The group’s sixth Superannuation Expense Benchmarking survey found expenses differed widely between funds depending on the fund sector.

Retail funds showed the highest recent increases as well as the highest operating expenses per member.

Meanwhile, industry funds produced the lowest increases and expenses between 30 June 2014 and 30 June 2015.

“The public sector funds have also experienced a low increase to expenses per member, with corporate funds being the only sector that has experienced a decrease – but this comes from a declining population as the more expensive smaller company funds have outsourced to multi-employer funds,” the report stated.

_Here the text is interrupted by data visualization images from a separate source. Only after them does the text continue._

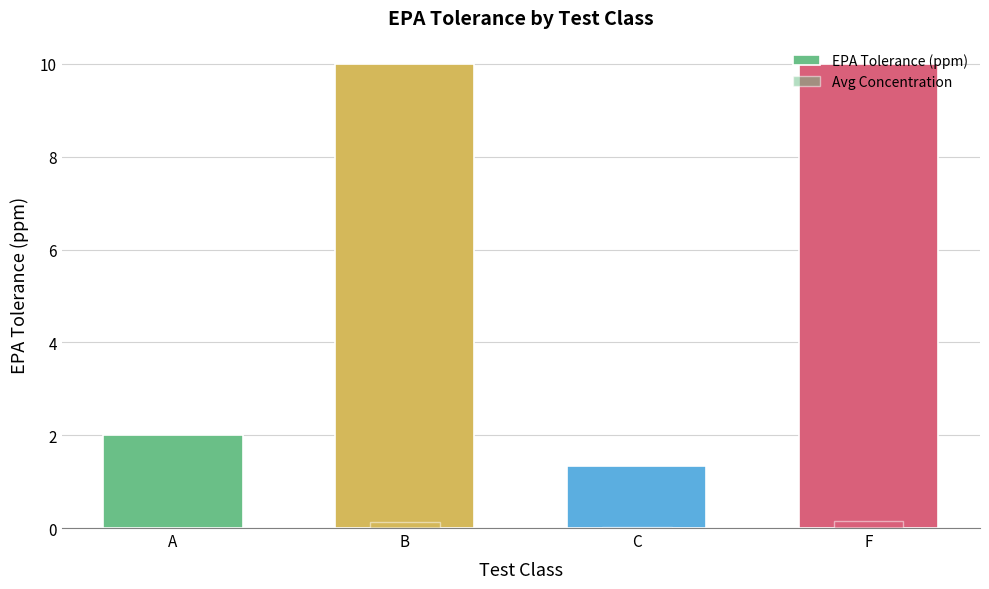

What is the label of the 1st bar from the left?

A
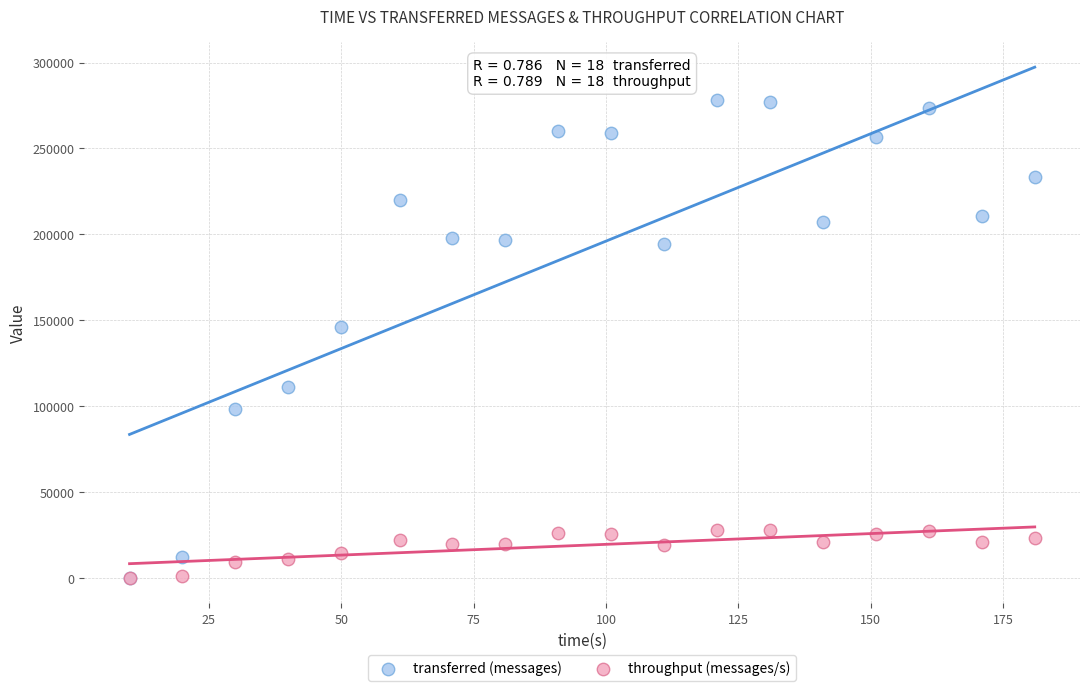

Which series has the largest Y range (max minus min)?

transferred (messages)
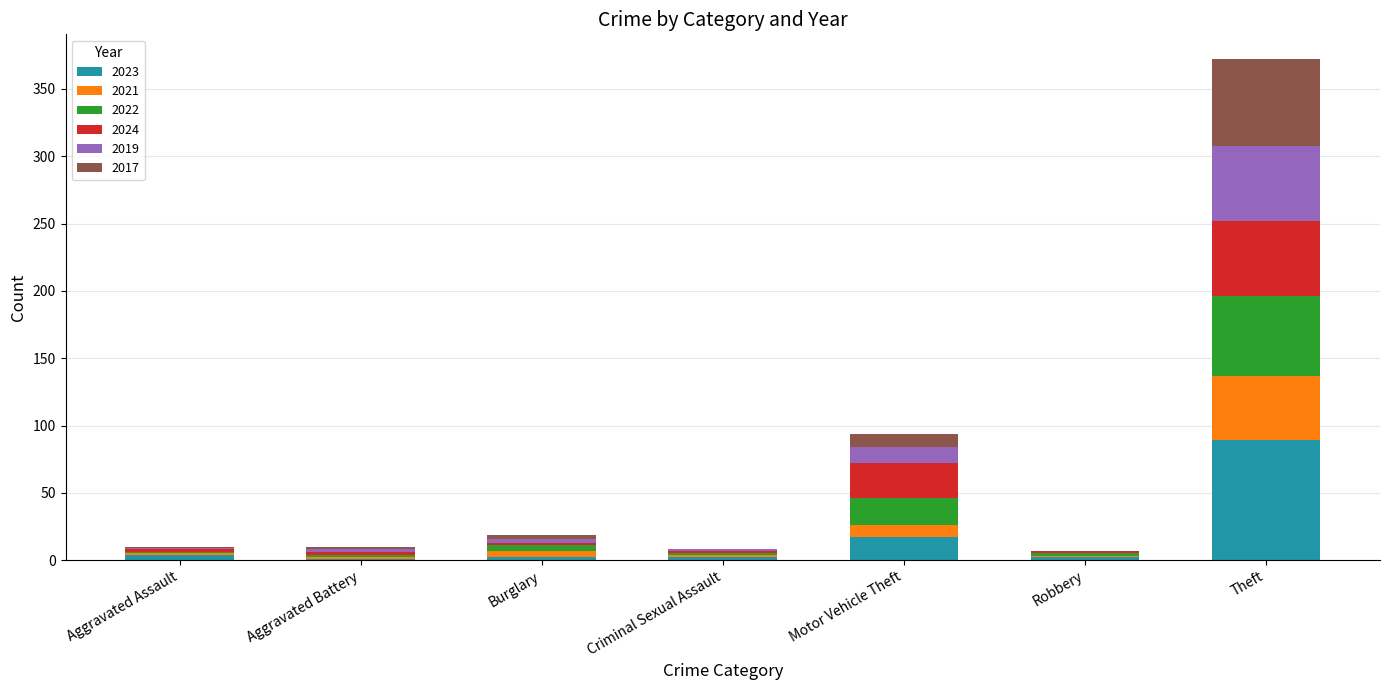

At which category is the sum across all series the highest?

Theft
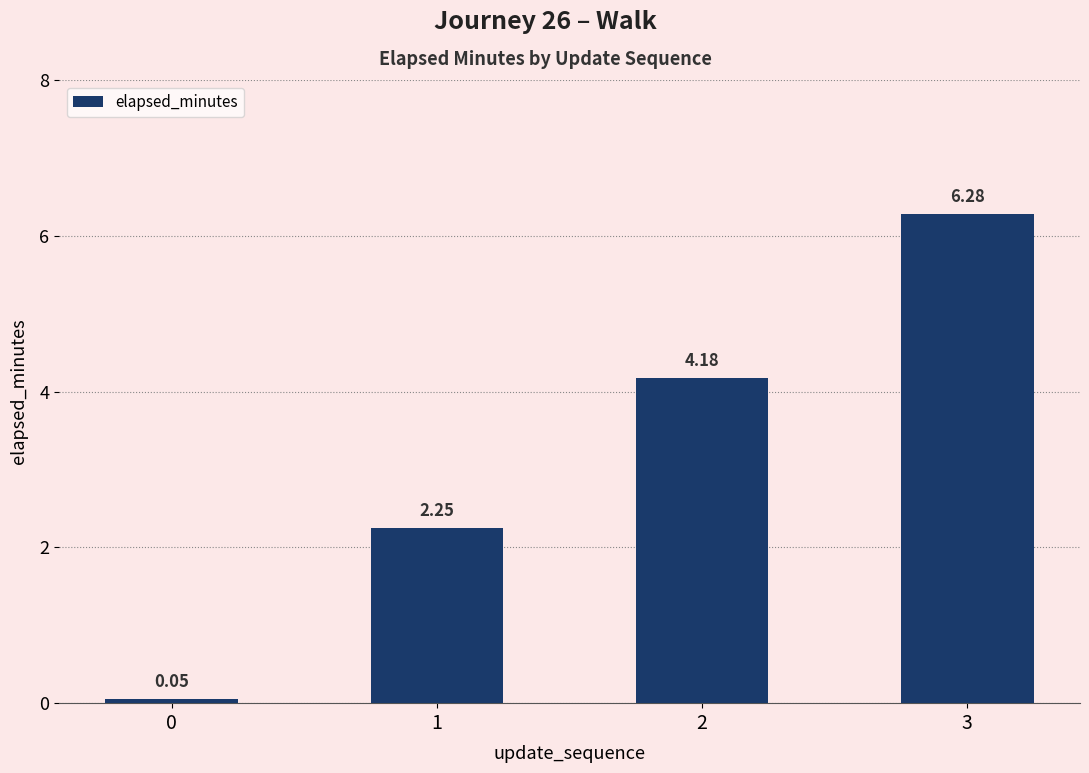

Where is the data nearest to the value 3?

1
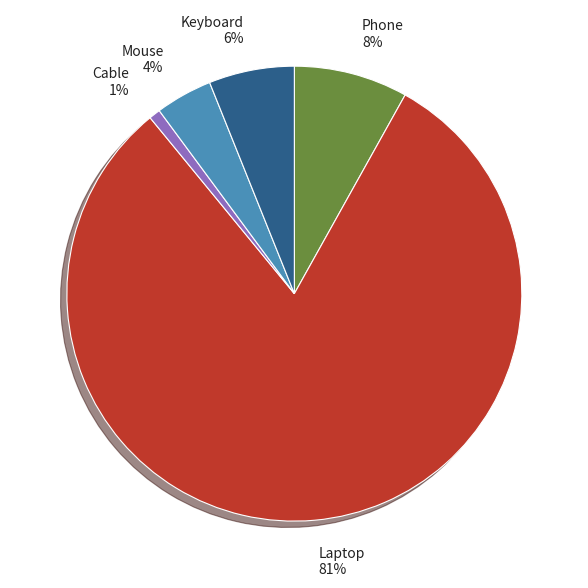

Count the number of slices in the pie.

5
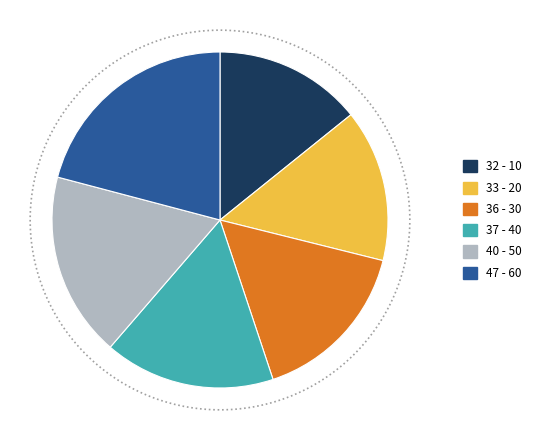

What is the change in value from 20 to 50?

+7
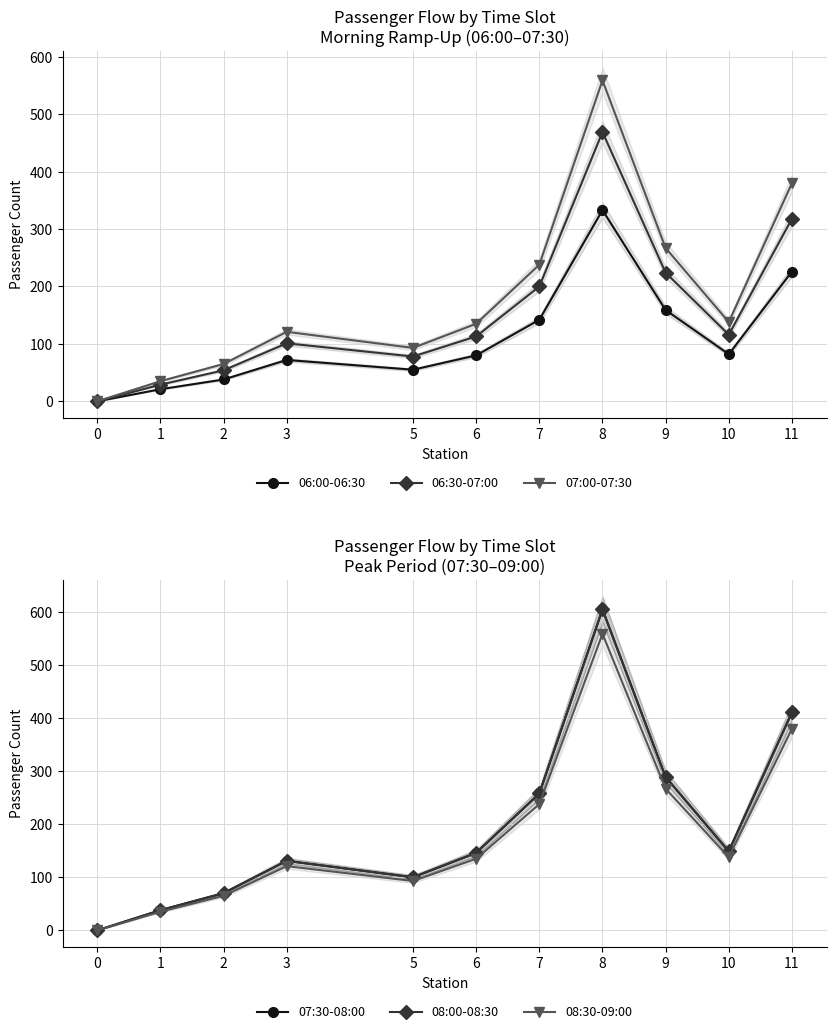

What is the value of the 07:30-08:00 point at the 5th from the left?

100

Furthermore, the report acknowledged that funds’ overall operating expenses fell over the year to 30 June 2015, mainly as a result of lower technology costs once recent reforms like Stronger Super and SuperStream had come into force.

“The upgrades [because of legislation] generally have large upfront development costs with a lower trailing expense per year for maintenance,” the report stated.

“The large decrease in the 2015 financial year expenses are largely a function of SuperStream-related projects being completed or winding down.”

On the other hand, fund compliance costs had risen by an average 29 per cent as a result of the new Australian Prudential Regulation Authority standards.

“Funds are increasing the size of their compliance teams to meet growing board, regulator and community expectations around risk management and governance,” the report revealed.

Marketing and communication costs had also increased 17 per cent, as the introduction of choice of fund legislation in the mid-2000s had seen the super sector become increasingly competitive.

The report also outlined that the distribution channels that traditionally defined industry segments had become blurred, with most industry funds offering advice to members while many retail funds were now available without advice.

As a consequence, expenditure on member engagement activities had increased significantly, the report noted.